Stored items

────

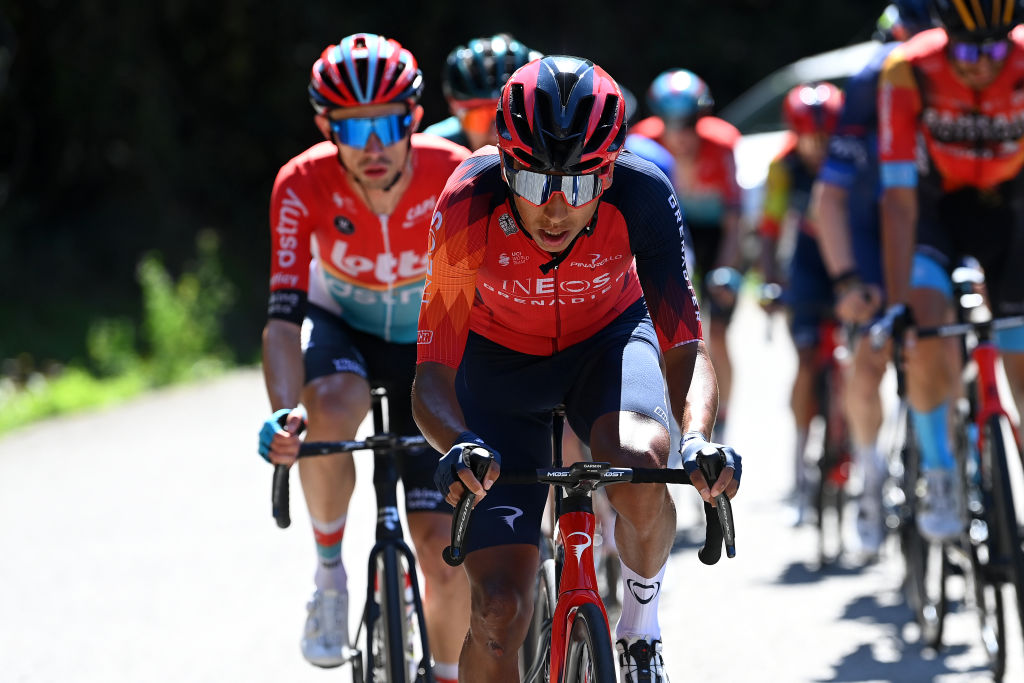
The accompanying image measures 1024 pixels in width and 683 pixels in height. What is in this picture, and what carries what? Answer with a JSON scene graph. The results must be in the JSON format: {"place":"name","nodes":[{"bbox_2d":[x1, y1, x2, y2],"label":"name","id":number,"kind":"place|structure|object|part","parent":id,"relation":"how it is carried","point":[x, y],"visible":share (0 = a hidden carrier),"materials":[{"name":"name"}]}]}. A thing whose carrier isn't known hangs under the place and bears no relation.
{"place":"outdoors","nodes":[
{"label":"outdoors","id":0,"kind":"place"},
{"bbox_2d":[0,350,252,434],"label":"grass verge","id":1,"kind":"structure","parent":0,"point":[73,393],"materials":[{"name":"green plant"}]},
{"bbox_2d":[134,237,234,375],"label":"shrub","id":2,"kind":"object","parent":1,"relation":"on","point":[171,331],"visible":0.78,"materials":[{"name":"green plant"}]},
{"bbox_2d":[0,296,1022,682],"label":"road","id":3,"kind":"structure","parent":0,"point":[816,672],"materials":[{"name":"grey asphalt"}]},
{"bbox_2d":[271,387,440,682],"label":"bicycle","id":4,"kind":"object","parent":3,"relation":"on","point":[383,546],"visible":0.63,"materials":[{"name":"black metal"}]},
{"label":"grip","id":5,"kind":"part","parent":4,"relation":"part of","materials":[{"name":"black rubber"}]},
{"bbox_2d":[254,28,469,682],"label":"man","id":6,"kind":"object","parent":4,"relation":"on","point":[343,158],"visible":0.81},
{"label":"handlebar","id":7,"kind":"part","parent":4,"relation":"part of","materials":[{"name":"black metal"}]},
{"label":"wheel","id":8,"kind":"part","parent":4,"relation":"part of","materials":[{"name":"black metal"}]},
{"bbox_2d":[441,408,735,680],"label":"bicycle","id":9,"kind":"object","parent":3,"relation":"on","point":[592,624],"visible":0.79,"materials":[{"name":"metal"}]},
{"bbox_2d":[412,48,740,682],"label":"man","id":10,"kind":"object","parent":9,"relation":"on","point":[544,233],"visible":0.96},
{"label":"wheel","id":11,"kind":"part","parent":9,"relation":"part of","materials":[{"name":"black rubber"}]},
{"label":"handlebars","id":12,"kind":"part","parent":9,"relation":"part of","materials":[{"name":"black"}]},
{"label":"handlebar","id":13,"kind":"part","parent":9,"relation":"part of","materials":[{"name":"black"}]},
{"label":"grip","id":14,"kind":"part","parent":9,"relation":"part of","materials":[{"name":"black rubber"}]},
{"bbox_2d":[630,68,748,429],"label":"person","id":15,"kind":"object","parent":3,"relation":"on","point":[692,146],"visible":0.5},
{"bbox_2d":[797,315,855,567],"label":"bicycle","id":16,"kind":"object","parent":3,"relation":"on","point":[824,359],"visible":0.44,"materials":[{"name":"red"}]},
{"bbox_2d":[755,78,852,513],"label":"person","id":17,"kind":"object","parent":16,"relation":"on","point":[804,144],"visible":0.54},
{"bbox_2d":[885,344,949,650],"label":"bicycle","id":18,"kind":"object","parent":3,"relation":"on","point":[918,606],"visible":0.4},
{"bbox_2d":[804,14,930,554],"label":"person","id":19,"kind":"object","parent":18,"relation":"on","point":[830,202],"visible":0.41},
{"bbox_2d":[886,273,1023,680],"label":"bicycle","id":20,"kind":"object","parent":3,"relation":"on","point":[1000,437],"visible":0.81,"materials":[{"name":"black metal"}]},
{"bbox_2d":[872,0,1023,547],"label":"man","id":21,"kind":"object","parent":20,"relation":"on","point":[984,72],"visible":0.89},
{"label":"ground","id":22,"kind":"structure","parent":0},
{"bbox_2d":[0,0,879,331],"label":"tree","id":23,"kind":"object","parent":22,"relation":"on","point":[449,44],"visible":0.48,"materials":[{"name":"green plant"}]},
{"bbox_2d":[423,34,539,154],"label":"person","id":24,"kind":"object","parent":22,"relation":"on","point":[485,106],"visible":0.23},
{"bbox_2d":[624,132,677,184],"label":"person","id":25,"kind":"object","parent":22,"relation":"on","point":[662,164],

────

## Action item
Without including any pictures, copy every line above exactly.

## Output for this task
The accompanying image measures 1024 pixels in width and 683 pixels in height. What is in this picture, and what carries what? Answer with a JSON scene graph. The results must be in the JSON format: {"place":"name","nodes":[{"bbox_2d":[x1, y1, x2, y2],"label":"name","id":number,"kind":"place|structure|object|part","parent":id,"relation":"how it is carried","point":[x, y],"visible":share (0 = a hidden carrier),"materials":[{"name":"name"}]}]}. A thing whose carrier isn't known hangs under the place and bears no relation.
{"place":"outdoors","nodes":[
{"label":"outdoors","id":0,"kind":"place"},
{"bbox_2d":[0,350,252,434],"label":"grass verge","id":1,"kind":"structure","parent":0,"point":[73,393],"materials":[{"name":"green plant"}]},
{"bbox_2d":[134,237,234,375],"label":"shrub","id":2,"kind":"object","parent":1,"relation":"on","point":[171,331],"visible":0.78,"materials":[{"name":"green plant"}]},
{"bbox_2d":[0,296,1022,682],"label":"road","id":3,"kind":"structure","parent":0,"point":[816,672],"materials":[{"name":"grey asphalt"}]},
{"bbox_2d":[271,387,440,682],"label":"bicycle","id":4,"kind":"object","parent":3,"relation":"on","point":[383,546],"visible":0.63,"materials":[{"name":"black metal"}]},
{"label":"grip","id":5,"kind":"part","parent":4,"relation":"part of","materials":[{"name":"black rubber"}]},
{"bbox_2d":[254,28,469,682],"label":"man","id":6,"kind":"object","parent":4,"relation":"on","point":[343,158],"visible":0.81},
{"label":"handlebar","id":7,"kind":"part","parent":4,"relation":"part of","materials":[{"name":"black metal"}]},
{"label":"wheel","id":8,"kind":"part","parent":4,"relation":"part of","materials":[{"name":"black metal"}]},
{"bbox_2d":[441,408,735,680],"label":"bicycle","id":9,"kind":"object","parent":3,"relation":"on","point":[592,624],"visible":0.79,"materials":[{"name":"metal"}]},
{"bbox_2d":[412,48,740,682],"label":"man","id":10,"kind":"object","parent":9,"relation":"on","point":[544,233],"visible":0.96},
{"label":"wheel","id":11,"kind":"part","parent":9,"relation":"part of","materials":[{"name":"black rubber"}]},
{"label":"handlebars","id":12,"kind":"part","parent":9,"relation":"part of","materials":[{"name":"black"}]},
{"label":"handlebar","id":13,"kind":"part","parent":9,"relation":"part of","materials":[{"name":"black"}]},
{"label":"grip","id":14,"kind":"part","parent":9,"relation":"part of","materials":[{"name":"black rubber"}]},
{"bbox_2d":[630,68,748,429],"label":"person","id":15,"kind":"object","parent":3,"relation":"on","point":[692,146],"visible":0.5},
{"bbox_2d":[797,315,855,567],"label":"bicycle","id":16,"kind":"object","parent":3,"relation":"on","point":[824,359],"visible":0.44,"materials":[{"name":"red"}]},
{"bbox_2d":[755,78,852,513],"label":"person","id":17,"kind":"object","parent":16,"relation":"on","point":[804,144],"visible":0.54},
{"bbox_2d":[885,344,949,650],"label":"bicycle","id":18,"kind":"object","parent":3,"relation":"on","point":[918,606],"visible":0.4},
{"bbox_2d":[804,14,930,554],"label":"person","id":19,"kind":"object","parent":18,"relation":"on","point":[830,202],"visible":0.41},
{"bbox_2d":[886,273,1023,680],"label":"bicycle","id":20,"kind":"object","parent":3,"relation":"on","point":[1000,437],"visible":0.81,"materials":[{"name":"black metal"}]},
{"bbox_2d":[872,0,1023,547],"label":"man","id":21,"kind":"object","parent":20,"relation":"on","point":[984,72],"visible":0.89},
{"label":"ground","id":22,"kind":"structure","parent":0},
{"bbox_2d":[0,0,879,331],"label":"tree","id":23,"kind":"object","parent":22,"relation":"on","point":[449,44],"visible":0.48,"materials":[{"name":"green plant"}]},
{"bbox_2d":[423,34,539,154],"label":"person","id":24,"kind":"object","parent":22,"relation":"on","point":[485,106],"visible":0.23},
{"bbox_2d":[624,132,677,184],"label":"person","id":25,"kind":"object","parent":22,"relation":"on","point":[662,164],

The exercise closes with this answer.